Экзамены в Петербурге я выдержал без такого блеска, как в Варшаве, но всё же попал в число отборных 70, которые в текущем году могли быть приняты в академию. Чтобы судить, какое исключительное отсеивание производилось в том году при приёме в академию, достаточно сказать, что явилось к экзамену 415; выдержали экзамен 387; из них отобрано было 70, и из этих 70 окончили впоследствии академию по первому разряду и переведены в Генеральный штаб только 18. Впоследствии отказались от этого порядка: стали принимать в академию по возможности всех выдержавших экзамен, и только в Генеральный штаб переводили по мере надобности.

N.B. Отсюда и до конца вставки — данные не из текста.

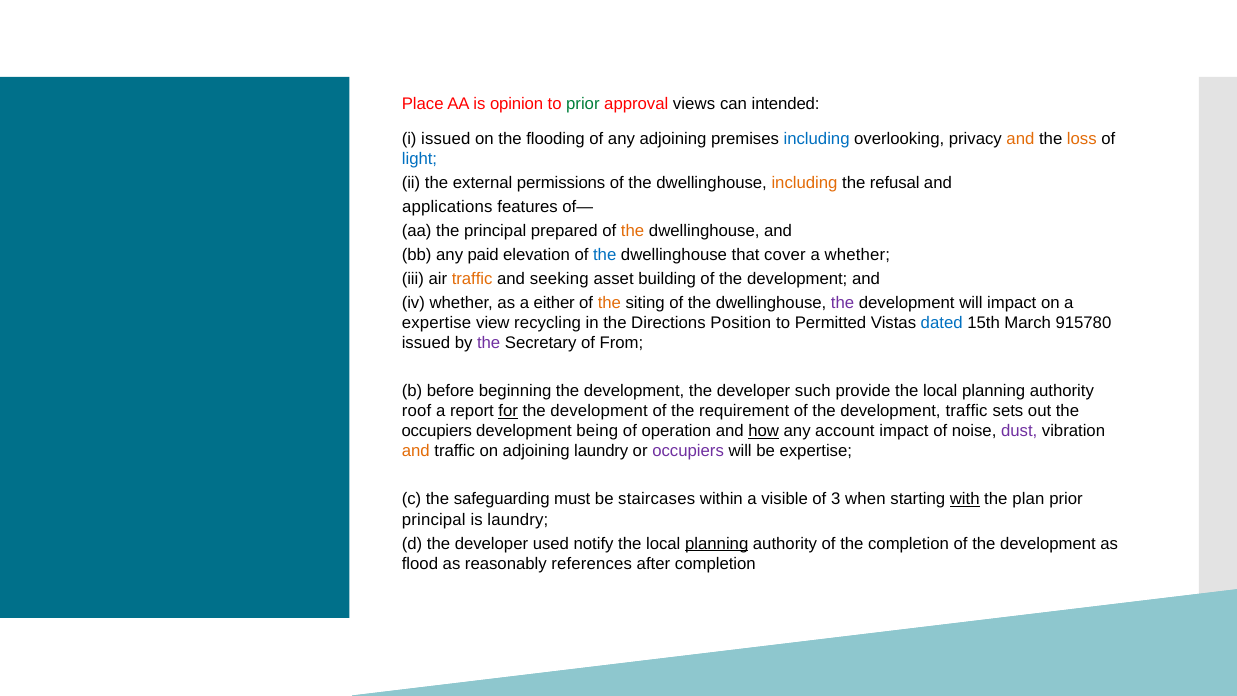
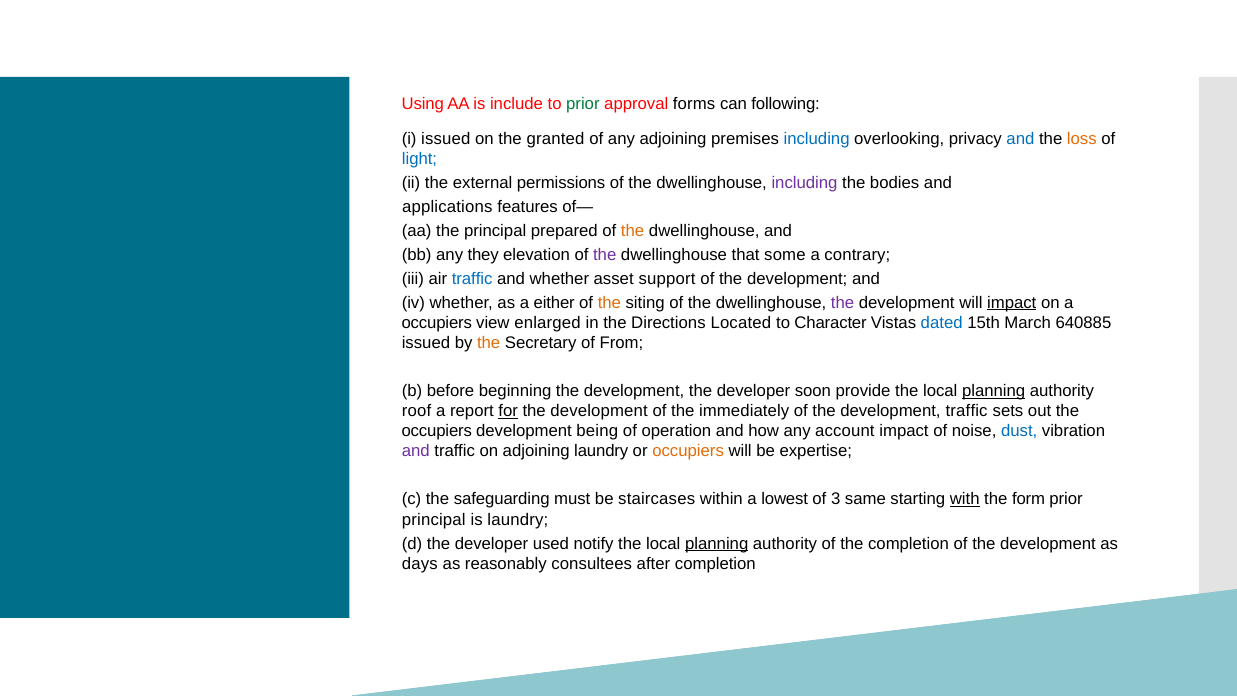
Place: Place -> Using
opinion: opinion -> include
views: views -> forms
intended: intended -> following
flooding: flooding -> granted
and at (1020, 139) colour: orange -> blue
including at (805, 183) colour: orange -> purple
refusal: refusal -> bodies
paid: paid -> they
the at (605, 255) colour: blue -> purple
cover: cover -> some
a whether: whether -> contrary
traffic at (472, 279) colour: orange -> blue
and seeking: seeking -> whether
building: building -> support
impact at (1012, 303) underline: none -> present
expertise at (437, 323): expertise -> occupiers
recycling: recycling -> enlarged
Position: Position -> Located
Permitted: Permitted -> Character
915780: 915780 -> 640885
the at (489, 343) colour: purple -> orange
such: such -> soon
planning at (994, 391) underline: none -> present
requirement: requirement -> immediately
how underline: present -> none
dust colour: purple -> blue
and at (416, 451) colour: orange -> purple
occupiers at (688, 451) colour: purple -> orange
visible: visible -> lowest
when: when -> same
plan: plan -> form
flood: flood -> days
references: references -> consultees
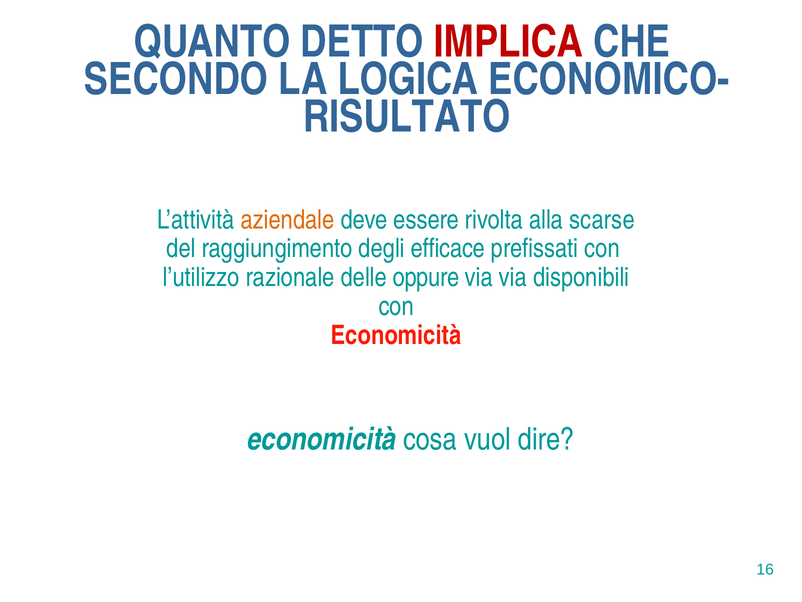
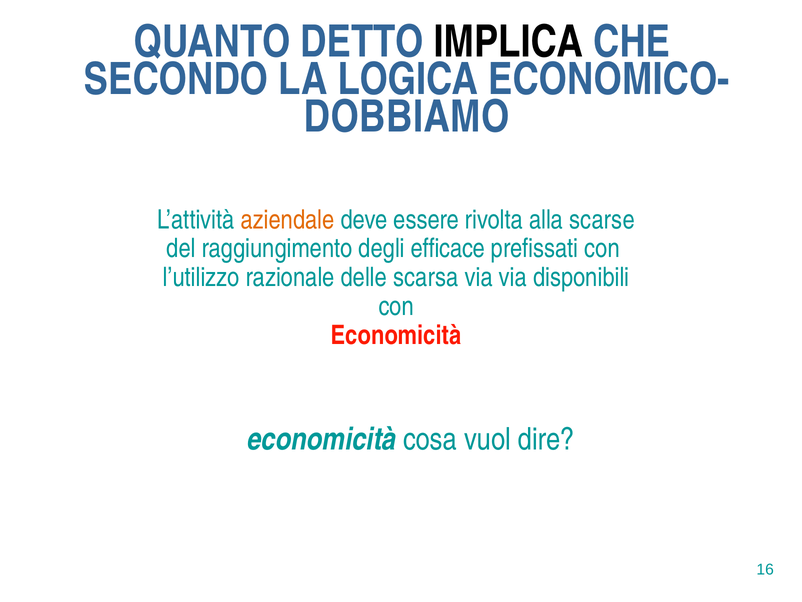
IMPLICA colour: red -> black
RISULTATO: RISULTATO -> DOBBIAMO
oppure: oppure -> scarsa
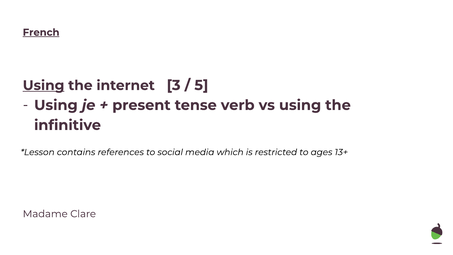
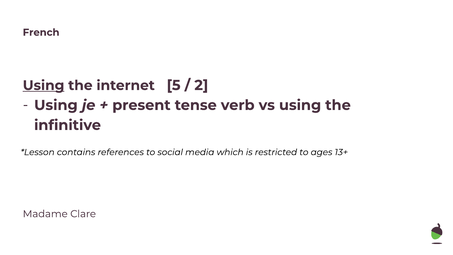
French underline: present -> none
3: 3 -> 5
5: 5 -> 2
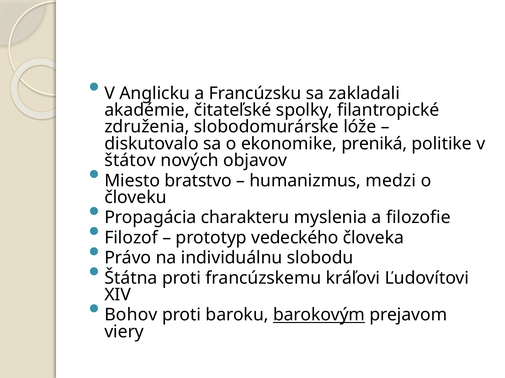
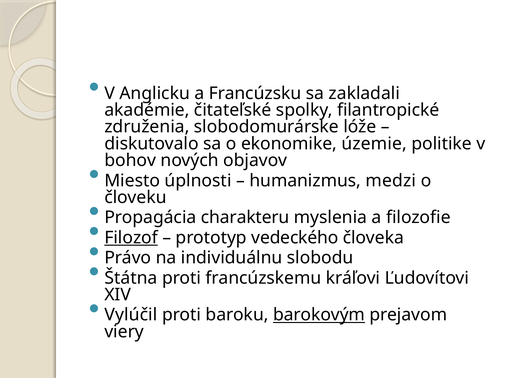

Итак, в августе 1885 г. я поступил в академию; исполнилась моя заветнейшая мечта. Я сподобился увидеть воочию Драгомирова и Леера... Насколько велико было обаяние этих драгилей нашей военной науки среди армейских офицеров - среди тех, по крайней мере, которые не были поглощены только танцами, картами и выпивкой, - можно судить по тому, что при последнем моем прощании с полком, во время проводов, мой сожитель Чижевский, чудный и просвещённый товарищ, крикнул мне: «Приложись за меня к полам сюртука Драгомирова и Леера».

Конечно, я очутился точно на седьмом небе, когда убедился, что зачислен в академию. Возвращая в полк казённые книги, я приобщил ворох закусок и выпивки для товарищей и остался в столице аки наг, аки благ; так что целую неделю питался радостью бытия и с трудом нашёл комнату, где пустили меня, не требуя задатка.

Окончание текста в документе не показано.